Pasal Ini Jadi Alasan Hak Angket Berbahaya Bagi Independensi KPK
Berita

Pasal Ini Jadi Alasan Hak Angket Berbahaya Bagi Independensi KPK

Ketika panitia angket meminta informasi atau dokumen terkait pengungkapan perkara.

Oleh:
FAT
Bacaan 2 Menit
Foto: RES
Foto: RES
Penggunaan hak angket terhadap KPK disinyalir dapat membahayakan independensi lembaga antirasuah tersebut. Peneliti Pusat Studi Hukum dan Kebijakan Indonesia (PSHK) Miko Ginting menilai, gangguan independensi terhadap KPK dapat terjadi ketika Panitia Angket meminta informasi dan dokumen terkait pengungkapan perkara.

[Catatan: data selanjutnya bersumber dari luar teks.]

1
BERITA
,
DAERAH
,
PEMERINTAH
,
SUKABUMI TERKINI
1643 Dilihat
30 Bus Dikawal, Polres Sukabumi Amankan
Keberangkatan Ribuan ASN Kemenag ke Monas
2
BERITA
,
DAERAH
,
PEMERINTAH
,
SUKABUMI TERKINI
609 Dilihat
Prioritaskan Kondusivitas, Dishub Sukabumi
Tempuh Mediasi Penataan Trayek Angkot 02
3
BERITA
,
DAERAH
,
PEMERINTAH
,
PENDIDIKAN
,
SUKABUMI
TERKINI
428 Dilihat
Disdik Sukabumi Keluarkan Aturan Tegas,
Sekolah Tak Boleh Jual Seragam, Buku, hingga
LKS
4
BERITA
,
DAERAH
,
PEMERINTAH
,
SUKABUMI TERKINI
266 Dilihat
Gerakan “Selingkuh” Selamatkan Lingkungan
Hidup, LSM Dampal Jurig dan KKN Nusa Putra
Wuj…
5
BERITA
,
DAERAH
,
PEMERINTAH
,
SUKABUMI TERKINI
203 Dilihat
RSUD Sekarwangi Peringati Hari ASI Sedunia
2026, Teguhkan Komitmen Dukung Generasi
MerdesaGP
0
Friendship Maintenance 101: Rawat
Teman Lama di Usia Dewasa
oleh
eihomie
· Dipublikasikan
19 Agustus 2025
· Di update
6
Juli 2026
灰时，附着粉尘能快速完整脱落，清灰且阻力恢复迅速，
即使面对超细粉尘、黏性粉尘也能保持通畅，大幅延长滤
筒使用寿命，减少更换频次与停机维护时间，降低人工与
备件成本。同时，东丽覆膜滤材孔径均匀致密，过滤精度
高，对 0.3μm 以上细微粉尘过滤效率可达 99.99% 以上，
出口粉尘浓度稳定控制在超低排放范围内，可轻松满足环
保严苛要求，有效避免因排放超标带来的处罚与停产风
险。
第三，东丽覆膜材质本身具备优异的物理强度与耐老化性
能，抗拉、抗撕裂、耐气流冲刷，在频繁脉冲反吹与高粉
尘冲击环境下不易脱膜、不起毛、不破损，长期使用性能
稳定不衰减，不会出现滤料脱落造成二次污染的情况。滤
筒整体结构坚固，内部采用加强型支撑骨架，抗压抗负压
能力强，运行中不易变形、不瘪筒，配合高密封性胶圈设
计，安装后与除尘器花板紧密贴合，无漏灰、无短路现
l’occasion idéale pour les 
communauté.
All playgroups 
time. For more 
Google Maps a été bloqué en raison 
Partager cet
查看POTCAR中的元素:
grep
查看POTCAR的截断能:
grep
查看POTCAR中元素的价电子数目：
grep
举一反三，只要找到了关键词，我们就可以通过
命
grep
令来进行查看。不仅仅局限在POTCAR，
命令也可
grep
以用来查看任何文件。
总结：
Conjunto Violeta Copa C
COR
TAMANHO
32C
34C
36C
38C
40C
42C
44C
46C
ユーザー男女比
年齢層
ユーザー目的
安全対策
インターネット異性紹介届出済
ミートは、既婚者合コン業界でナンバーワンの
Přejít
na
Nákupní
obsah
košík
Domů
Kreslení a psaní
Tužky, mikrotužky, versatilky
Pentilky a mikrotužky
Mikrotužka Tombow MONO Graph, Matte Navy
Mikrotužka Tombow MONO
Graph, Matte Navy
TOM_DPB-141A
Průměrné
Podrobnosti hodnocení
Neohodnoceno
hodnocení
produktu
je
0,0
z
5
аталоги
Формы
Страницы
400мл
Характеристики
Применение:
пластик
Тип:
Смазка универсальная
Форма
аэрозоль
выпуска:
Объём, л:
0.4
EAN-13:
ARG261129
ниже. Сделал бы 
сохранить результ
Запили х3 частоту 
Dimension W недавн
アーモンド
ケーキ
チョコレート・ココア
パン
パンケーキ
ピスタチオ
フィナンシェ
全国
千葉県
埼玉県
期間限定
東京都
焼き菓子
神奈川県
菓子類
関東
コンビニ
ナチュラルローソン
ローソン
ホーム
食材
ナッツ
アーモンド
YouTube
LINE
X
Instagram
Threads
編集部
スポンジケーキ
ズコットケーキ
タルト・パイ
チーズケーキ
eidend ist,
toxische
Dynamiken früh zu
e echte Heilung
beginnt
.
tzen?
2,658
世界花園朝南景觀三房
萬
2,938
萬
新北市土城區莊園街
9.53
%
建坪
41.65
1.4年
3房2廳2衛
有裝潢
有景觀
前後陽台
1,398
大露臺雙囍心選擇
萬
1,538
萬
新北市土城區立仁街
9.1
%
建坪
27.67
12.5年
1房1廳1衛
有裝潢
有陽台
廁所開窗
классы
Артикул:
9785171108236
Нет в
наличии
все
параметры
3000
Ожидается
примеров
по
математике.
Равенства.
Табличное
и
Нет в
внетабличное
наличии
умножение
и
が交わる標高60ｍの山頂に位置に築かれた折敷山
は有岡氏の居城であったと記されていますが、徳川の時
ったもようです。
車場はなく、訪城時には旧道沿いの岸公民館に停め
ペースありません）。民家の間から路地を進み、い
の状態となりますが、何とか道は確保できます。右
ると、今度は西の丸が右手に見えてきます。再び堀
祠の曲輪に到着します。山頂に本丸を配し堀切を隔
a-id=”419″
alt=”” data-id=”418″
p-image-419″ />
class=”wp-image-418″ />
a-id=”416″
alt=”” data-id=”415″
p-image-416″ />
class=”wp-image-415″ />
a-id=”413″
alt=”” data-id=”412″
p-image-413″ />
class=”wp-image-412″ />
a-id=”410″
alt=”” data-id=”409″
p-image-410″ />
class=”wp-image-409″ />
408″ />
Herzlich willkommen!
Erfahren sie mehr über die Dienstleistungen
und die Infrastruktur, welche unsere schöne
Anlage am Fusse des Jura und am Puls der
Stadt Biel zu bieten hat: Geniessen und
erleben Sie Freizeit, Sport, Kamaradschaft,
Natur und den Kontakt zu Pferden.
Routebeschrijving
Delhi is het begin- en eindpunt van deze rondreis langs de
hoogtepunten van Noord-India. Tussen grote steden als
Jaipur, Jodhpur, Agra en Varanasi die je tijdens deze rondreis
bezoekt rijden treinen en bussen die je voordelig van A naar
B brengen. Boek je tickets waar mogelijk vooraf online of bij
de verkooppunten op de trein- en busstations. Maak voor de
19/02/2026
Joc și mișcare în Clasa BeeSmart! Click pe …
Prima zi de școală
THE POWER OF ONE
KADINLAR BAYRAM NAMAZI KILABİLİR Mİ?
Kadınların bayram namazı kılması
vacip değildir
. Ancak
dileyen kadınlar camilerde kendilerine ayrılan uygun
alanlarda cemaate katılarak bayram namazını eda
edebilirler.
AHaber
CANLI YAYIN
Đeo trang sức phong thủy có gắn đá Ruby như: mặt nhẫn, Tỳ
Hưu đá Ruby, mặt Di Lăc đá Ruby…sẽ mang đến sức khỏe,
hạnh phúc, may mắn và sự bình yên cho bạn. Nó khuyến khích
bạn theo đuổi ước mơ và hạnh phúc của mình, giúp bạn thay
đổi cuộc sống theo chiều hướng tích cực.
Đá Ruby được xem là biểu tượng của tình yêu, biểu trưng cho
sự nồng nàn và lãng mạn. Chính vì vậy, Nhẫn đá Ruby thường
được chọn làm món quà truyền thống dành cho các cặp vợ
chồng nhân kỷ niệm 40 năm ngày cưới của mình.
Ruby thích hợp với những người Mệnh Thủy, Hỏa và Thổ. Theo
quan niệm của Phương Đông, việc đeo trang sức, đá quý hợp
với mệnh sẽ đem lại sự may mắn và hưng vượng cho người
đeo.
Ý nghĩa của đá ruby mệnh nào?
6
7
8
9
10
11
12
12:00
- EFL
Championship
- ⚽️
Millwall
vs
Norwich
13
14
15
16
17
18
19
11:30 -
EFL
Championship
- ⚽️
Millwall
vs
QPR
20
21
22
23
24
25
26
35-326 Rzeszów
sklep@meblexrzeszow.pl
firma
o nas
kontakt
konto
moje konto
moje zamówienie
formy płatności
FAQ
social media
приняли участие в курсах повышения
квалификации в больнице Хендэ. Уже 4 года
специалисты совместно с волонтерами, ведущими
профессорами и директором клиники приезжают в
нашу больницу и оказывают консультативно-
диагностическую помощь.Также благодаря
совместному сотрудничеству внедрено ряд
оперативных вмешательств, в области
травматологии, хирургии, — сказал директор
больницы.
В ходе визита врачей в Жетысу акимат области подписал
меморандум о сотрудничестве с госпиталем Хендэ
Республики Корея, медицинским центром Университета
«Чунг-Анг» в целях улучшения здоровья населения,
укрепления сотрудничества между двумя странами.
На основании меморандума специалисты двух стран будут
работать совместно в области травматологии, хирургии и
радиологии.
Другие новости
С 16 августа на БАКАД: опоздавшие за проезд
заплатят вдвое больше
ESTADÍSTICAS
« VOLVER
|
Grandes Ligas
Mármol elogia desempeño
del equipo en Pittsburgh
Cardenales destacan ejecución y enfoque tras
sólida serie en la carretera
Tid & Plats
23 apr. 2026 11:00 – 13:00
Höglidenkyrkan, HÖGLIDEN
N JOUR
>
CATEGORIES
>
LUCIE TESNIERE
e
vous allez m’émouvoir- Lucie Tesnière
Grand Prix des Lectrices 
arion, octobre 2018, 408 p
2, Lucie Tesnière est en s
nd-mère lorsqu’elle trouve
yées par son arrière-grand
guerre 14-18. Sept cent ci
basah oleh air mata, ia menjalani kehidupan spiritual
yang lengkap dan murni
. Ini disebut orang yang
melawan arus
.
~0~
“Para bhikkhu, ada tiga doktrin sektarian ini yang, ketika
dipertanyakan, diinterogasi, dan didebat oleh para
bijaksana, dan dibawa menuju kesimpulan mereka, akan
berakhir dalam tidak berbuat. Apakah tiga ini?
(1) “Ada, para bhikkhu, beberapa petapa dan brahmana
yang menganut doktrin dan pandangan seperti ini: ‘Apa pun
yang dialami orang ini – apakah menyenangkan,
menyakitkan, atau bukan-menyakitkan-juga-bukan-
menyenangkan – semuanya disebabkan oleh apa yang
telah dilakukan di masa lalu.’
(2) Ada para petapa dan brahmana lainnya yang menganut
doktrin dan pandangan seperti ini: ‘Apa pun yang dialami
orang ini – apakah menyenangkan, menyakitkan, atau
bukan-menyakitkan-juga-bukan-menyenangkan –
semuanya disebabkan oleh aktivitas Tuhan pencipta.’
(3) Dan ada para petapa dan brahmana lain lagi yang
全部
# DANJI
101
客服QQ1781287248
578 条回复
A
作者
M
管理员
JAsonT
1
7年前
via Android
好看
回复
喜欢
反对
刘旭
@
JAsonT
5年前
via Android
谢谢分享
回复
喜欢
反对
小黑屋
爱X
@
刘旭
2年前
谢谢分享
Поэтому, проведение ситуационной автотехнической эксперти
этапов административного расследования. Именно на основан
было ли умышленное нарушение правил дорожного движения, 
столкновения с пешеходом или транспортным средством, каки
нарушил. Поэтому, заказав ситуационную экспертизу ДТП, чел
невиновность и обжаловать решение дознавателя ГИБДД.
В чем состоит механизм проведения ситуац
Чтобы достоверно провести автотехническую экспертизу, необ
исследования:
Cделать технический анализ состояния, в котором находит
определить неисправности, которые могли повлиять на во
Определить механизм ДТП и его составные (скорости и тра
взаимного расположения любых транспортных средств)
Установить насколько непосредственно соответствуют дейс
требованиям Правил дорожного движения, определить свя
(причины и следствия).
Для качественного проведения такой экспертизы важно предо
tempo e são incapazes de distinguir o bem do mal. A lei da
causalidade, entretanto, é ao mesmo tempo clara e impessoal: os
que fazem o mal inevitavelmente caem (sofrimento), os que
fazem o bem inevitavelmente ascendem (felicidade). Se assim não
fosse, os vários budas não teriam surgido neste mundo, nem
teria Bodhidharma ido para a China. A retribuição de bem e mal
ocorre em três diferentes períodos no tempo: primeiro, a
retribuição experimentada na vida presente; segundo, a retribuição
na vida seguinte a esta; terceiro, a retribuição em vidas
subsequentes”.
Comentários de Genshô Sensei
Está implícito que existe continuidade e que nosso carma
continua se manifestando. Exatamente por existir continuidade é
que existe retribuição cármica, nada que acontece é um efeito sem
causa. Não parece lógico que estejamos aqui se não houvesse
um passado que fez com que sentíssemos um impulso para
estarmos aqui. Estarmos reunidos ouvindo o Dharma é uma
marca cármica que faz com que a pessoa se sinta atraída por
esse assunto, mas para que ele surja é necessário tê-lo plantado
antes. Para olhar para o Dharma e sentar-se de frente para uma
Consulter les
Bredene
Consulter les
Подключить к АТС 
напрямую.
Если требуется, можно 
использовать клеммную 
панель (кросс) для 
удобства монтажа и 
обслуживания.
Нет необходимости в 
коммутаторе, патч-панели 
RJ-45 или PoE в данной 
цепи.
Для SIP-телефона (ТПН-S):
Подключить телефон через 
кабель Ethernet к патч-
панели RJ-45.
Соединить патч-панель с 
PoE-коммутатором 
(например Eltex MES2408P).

Wewenang Panitia Angket ini sesuai ketentuan Pasal 205 ayat (3) UU No. 17 Tahun 2014 tentang MPR, DPR, DPD dan DPRD. Dalam pasal itu disebutkan, pihak (pejabat negara, pejabat pemerintahan, badan hukum atau warga masyarakat yang memberikan keterangan kepada Panitia Angket), wajib hadir untuk memberikan keterangan, termasuk menunjukkan dan/atau menyerahkan segala dokumen yang diperlukan kepada panitia khusus.

Hal ini semakin berbahaya, lanjut Miko, apabila penggunaan hak angket erat kaitannya dengan penanganan perkara yang tengah dilakukan KPK. “Dalam konteks kewenangan, penggunaan hak angket ini akan bertentangan dengan independensi KPK dalam pengungkapan kasus-kasus korupsi, seperti, kasus e-KTP dan BLBI,” tulis Miko dalam siaran persnya.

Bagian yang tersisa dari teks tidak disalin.